● The exercise: Return each line below that contains the string "rangeland". The match is case-sensitive.

● Dataset rows:

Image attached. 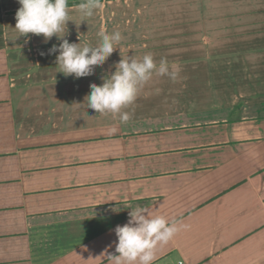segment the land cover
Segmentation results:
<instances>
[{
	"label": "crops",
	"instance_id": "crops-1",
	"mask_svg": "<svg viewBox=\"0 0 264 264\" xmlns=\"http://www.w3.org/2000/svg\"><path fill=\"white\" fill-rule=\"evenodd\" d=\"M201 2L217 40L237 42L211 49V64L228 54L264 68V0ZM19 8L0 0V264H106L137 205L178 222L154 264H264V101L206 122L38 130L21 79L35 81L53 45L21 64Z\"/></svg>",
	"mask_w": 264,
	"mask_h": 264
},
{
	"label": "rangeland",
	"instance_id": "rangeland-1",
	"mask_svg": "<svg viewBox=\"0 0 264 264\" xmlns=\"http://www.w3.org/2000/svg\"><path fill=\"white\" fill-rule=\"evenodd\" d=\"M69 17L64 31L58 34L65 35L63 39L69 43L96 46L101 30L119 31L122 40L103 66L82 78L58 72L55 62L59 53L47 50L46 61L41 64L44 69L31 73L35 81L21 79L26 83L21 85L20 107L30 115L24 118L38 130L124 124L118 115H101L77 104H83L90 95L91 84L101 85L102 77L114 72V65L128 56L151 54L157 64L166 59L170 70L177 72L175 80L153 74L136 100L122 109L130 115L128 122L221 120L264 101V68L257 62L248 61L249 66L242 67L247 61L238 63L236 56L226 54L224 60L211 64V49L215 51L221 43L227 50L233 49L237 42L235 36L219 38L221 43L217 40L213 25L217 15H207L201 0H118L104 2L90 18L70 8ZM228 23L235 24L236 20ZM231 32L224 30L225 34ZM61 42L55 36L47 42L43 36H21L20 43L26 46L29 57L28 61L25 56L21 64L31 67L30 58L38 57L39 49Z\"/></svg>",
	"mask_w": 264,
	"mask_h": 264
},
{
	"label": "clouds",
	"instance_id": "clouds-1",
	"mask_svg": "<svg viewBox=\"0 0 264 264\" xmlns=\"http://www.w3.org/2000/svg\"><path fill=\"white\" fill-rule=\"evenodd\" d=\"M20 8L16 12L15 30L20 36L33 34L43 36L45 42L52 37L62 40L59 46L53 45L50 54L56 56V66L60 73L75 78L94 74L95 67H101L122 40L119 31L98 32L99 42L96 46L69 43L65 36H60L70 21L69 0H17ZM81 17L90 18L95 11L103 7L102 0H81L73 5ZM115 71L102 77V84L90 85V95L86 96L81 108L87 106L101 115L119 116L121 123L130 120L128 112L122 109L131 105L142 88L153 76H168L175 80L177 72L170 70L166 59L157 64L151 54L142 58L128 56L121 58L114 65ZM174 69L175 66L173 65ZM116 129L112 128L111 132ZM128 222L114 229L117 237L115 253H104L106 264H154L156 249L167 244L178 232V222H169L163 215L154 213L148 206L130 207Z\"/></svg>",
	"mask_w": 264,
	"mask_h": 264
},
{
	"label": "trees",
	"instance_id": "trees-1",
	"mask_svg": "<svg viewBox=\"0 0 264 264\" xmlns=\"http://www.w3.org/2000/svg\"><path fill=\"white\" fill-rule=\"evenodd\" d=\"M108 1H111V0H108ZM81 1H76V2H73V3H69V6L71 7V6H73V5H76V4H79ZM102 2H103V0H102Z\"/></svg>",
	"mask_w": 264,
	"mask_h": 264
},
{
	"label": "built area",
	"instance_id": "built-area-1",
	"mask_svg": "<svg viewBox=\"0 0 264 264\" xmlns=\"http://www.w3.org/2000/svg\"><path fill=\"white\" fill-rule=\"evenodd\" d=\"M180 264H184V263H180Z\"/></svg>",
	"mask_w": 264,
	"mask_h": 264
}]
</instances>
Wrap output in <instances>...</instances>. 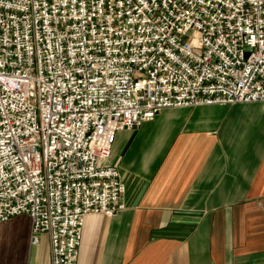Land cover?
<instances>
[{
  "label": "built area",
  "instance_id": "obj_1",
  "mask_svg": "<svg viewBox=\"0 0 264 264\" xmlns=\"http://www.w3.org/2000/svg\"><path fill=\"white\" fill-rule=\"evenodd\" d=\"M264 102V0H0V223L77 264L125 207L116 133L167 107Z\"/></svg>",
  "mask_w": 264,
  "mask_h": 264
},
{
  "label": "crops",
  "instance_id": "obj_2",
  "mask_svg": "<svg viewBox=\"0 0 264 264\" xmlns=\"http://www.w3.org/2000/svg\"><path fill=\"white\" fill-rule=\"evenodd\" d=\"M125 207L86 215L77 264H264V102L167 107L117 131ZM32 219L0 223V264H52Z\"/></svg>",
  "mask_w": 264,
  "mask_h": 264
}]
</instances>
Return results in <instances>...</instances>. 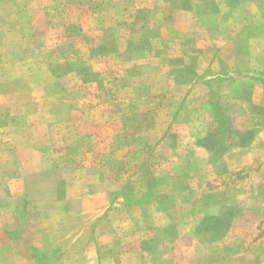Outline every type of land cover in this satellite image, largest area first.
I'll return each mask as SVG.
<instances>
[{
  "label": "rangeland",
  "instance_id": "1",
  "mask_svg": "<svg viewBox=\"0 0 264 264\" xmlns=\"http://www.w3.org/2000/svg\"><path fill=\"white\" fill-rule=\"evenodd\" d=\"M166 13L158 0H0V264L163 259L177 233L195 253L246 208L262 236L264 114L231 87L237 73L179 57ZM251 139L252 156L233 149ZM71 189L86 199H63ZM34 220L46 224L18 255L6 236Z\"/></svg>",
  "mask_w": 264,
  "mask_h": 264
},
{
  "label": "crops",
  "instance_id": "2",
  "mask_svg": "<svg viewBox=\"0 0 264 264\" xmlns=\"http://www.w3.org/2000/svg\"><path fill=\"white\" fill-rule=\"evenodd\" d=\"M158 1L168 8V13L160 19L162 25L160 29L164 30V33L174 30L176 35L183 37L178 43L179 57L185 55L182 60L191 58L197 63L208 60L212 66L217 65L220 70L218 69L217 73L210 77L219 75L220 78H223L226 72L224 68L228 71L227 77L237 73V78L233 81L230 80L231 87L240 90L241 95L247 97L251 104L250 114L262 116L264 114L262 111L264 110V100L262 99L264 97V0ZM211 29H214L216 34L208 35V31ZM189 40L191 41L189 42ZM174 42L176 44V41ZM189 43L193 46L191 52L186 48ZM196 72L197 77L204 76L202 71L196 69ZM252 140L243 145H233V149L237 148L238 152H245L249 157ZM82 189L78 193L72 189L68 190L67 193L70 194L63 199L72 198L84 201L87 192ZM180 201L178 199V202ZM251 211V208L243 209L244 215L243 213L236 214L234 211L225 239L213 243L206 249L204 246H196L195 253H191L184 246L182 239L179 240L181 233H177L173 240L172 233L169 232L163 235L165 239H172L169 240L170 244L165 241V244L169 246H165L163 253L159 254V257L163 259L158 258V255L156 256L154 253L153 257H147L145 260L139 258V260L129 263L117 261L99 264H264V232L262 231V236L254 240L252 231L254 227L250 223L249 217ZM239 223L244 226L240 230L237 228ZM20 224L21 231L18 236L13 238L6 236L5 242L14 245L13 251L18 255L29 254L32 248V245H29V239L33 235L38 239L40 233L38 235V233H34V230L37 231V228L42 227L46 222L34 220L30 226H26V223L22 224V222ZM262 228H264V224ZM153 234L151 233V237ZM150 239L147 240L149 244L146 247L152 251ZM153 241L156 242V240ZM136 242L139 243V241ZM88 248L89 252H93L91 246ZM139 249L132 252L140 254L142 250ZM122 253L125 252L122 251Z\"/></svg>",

● Solution to the problem:
	"label": "rangeland",
	"instance_id": "rangeland-1",
  "label": "rangeland",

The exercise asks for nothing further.